The often-overweight James Toney could have played the role of the Stay Puft Marshmallow Man in the 1980s movie Ghostbusters.
Just add 20 feet and a sailor cap and he would fit the bill, without much help needed.
Fernando Vargas looks more like an alien than anything from earth.
The troubled fighter says he is from Oxnard, CA, but if he is from anywhere on earth, it seems that Area 51 fits him more.
The Martian-looking fighter definitely didn't have any special alien powers in the ring, as his career flatlined in 2007 after three consecutive losses.
Maybe now that he is not in boxing anymore he can take up work as an alien in one of Hollywood's latest sci-fi flicks.
Evander Holyfield is a boxer that has taken several too many punches during his career and his face is showing it.
His face has become more and more disfigured as his career has gone on, and it is evident now that he should no longer be allowed in the ring as a boxer.
His skills have greatly diminished, meaning he will take even more hits in the ring, and could end up looking far more disturbing than he already does.
Peter Manfredo came to fame on the boxing reality show The Fighter; lucky for him he had the boxing skills to be on TV, as his face doesn't even have the face to be on radio.
If the Lord of the Rings movie franchise ever needs a replacement for Frodo Baggins, Manfredo would be their man (or creature).
As popular and marketable as Manny Pacquiao is at the moment, his looks have definitely played no part in landing him his endorsement deals.
Pacquiao looks like a human catfish—one that would put up a hell of a fight if you tried to reel him in.

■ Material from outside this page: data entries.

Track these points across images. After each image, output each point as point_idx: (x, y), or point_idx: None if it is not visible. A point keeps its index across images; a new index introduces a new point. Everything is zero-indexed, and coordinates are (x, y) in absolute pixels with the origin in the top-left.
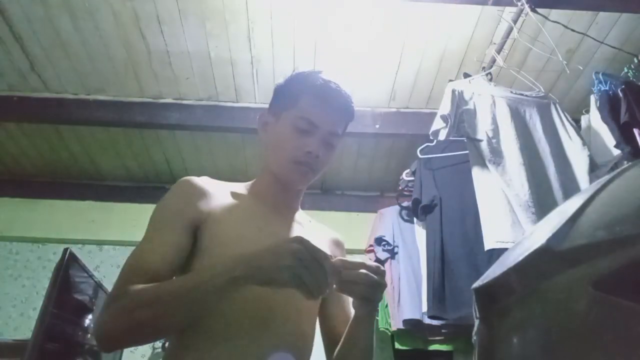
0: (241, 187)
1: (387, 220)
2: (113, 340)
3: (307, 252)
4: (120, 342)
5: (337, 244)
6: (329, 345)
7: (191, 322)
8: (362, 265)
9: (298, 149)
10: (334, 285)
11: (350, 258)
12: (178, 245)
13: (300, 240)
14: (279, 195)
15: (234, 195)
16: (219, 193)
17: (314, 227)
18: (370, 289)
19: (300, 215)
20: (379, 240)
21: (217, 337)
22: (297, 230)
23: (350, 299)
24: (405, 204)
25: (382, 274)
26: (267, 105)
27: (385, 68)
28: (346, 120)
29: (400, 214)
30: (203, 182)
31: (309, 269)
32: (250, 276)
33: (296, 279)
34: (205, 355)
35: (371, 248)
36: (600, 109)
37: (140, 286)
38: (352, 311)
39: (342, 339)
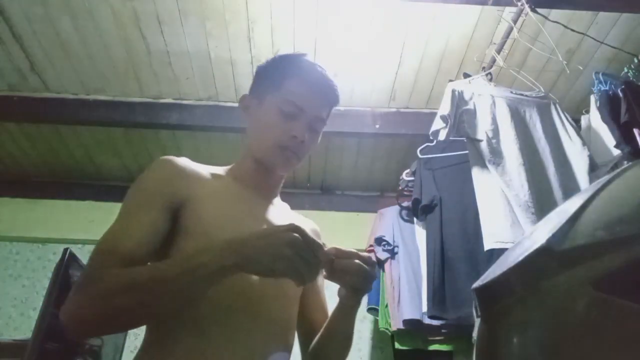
0: (221, 170)
1: (387, 220)
2: (84, 327)
3: (303, 242)
4: (92, 330)
5: (317, 234)
6: (306, 336)
7: (174, 311)
8: (355, 255)
9: (283, 133)
10: (324, 273)
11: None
12: (156, 227)
13: (295, 229)
14: (262, 180)
15: (216, 176)
16: (200, 173)
17: (294, 215)
18: (361, 279)
19: (280, 202)
20: (379, 240)
21: (204, 325)
22: (280, 216)
23: (325, 291)
24: (405, 204)
25: (373, 265)
26: None
27: (385, 68)
28: (331, 105)
29: (400, 214)
30: (184, 161)
31: (305, 259)
32: (243, 266)
33: (292, 270)
34: (193, 345)
35: (371, 248)
36: (600, 109)
37: (117, 270)
38: (335, 302)
39: (322, 329)
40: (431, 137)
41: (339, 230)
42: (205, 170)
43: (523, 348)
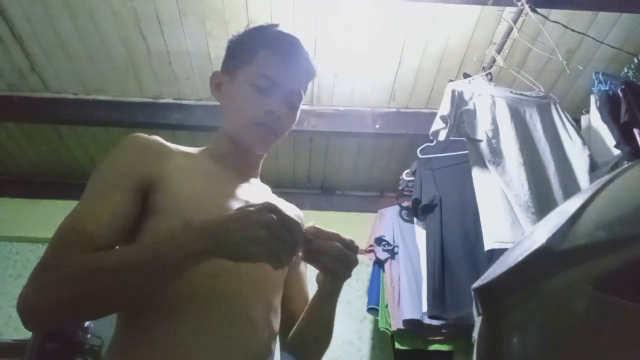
0: (195, 151)
1: (387, 220)
2: (42, 317)
3: (278, 222)
4: (51, 320)
5: (300, 219)
6: (285, 325)
7: (146, 299)
8: (336, 236)
9: (258, 109)
10: (300, 254)
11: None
12: (124, 208)
13: (270, 208)
14: (239, 159)
15: (190, 156)
16: (173, 152)
17: (275, 197)
18: (338, 262)
19: (260, 183)
20: (379, 240)
21: (182, 314)
22: (258, 196)
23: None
24: (405, 204)
25: (354, 249)
26: None
27: (385, 68)
28: (308, 77)
29: (400, 214)
30: (155, 139)
31: (281, 240)
32: (215, 251)
33: (268, 253)
34: (171, 335)
35: (371, 248)
36: (600, 109)
37: (80, 255)
38: (313, 292)
39: (300, 318)
40: (431, 137)
41: (339, 230)
42: (178, 149)
43: (523, 348)
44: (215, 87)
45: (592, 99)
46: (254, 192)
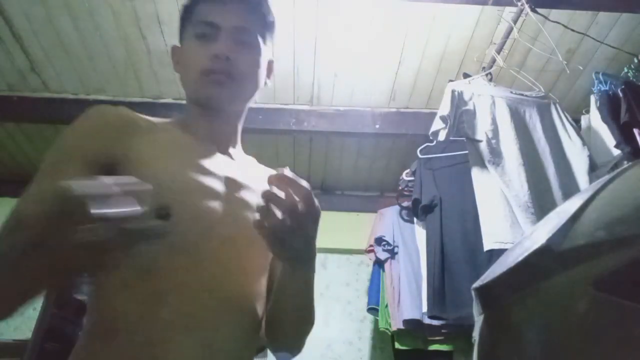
0: (166, 122)
1: (387, 220)
2: None
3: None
4: None
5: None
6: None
7: (125, 280)
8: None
9: (203, 57)
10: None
11: (347, 261)
12: None
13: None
14: (212, 127)
15: (161, 128)
16: (141, 127)
17: (254, 165)
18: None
19: (243, 155)
20: (379, 240)
21: (157, 303)
22: (240, 172)
23: None
24: (405, 204)
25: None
26: (267, 105)
27: (385, 68)
28: (255, 10)
29: (400, 214)
30: (120, 111)
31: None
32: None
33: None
34: (145, 324)
35: (371, 248)
36: (600, 109)
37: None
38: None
39: (271, 298)
40: (431, 137)
41: (339, 230)
42: (147, 121)
43: (523, 348)
44: (175, 62)
45: (592, 99)
46: (234, 168)
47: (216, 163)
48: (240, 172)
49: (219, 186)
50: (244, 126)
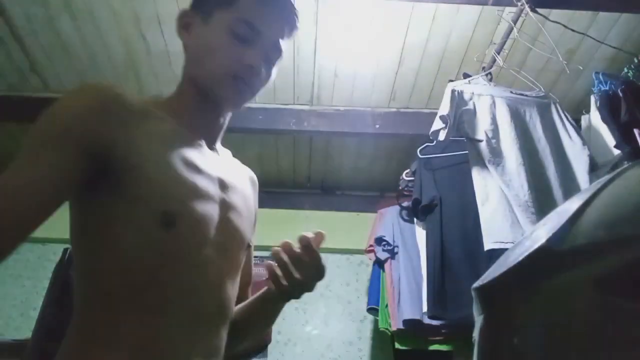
0: (160, 106)
1: (387, 220)
2: None
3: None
4: None
5: (253, 182)
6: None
7: (106, 289)
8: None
9: (238, 61)
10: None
11: (347, 261)
12: (65, 172)
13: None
14: (207, 119)
15: (154, 116)
16: (135, 113)
17: (233, 162)
18: (294, 286)
19: (222, 148)
20: (379, 240)
21: (155, 306)
22: (230, 172)
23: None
24: (405, 204)
25: (317, 267)
26: (267, 105)
27: (385, 68)
28: (291, 30)
29: (400, 214)
30: (115, 92)
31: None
32: None
33: None
34: (141, 327)
35: (371, 248)
36: (600, 109)
37: None
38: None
39: (243, 306)
40: (431, 138)
41: (339, 230)
42: (139, 103)
43: (523, 348)
44: (183, 27)
45: (592, 99)
46: (224, 168)
47: (209, 163)
48: (228, 173)
49: (214, 190)
50: (244, 126)
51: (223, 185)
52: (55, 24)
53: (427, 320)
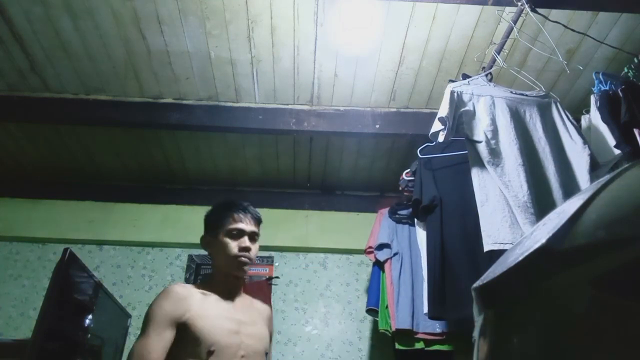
0: (205, 286)
1: (387, 220)
2: None
3: None
4: None
5: (265, 314)
6: None
7: None
8: None
9: (236, 248)
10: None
11: (347, 261)
12: (169, 339)
13: None
14: (232, 286)
15: (204, 294)
16: (193, 296)
17: (252, 304)
18: None
19: (244, 295)
20: (381, 247)
21: None
22: (249, 314)
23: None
24: (401, 210)
25: None
26: (267, 105)
27: (385, 68)
28: (258, 222)
29: (393, 214)
30: (184, 289)
31: None
32: None
33: None
34: None
35: (370, 249)
36: (600, 109)
37: None
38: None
39: None
40: (430, 139)
41: (339, 230)
42: (197, 292)
43: (523, 348)
44: (205, 244)
45: (592, 99)
46: (242, 312)
47: (233, 311)
48: (245, 314)
49: (235, 327)
50: (244, 126)
51: (241, 324)
52: (55, 24)
53: (420, 329)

Luckily for us, Pacquiao is human and gives us great fights every time he steps into the ring. Just keep Pac-Man out of the water as some fisherman might mistake him for a giant catfish.
The journeyman Mexican fighter definitely looks like he fought every one of his 98 fights in his long boxing career.
Paez always seemed to have a screw loose in his head, which made him looked like he was confused most of the time.
I have never seen a fighter's determined face look like someone just asked him to answer the Final Jeopardy question.
Iran Barkley could appear in the next Friday movie franchise flick as the father of the infamously ugly Debo.
Although he isn't quit the size Debo is, he posses the same monstrous-looking face that might even scare Debo himself.
Just don't let Barkley get his hands on Craig, as he would be the one who gets knocked out next.
With the 1980s movie The Goonies rumored to be the next '80s film to be remade, the producers will have to look no further than Nikolai Valuev to star in the movie as Sloth, the Baby Ruth-eating creature.
Just slap a Superman T-shirt on the 7'2" monster and not much else work would be necessary to re-create the classic character from a classic movie that has gained quite the cult following over the years.
Just imagine 20 more years down the line, kids could be wearing clever shirts sporting Valuev's face as he too could achieve a cult following if he was chosen to bring the legend of Sloth back for a new generation to enjoy.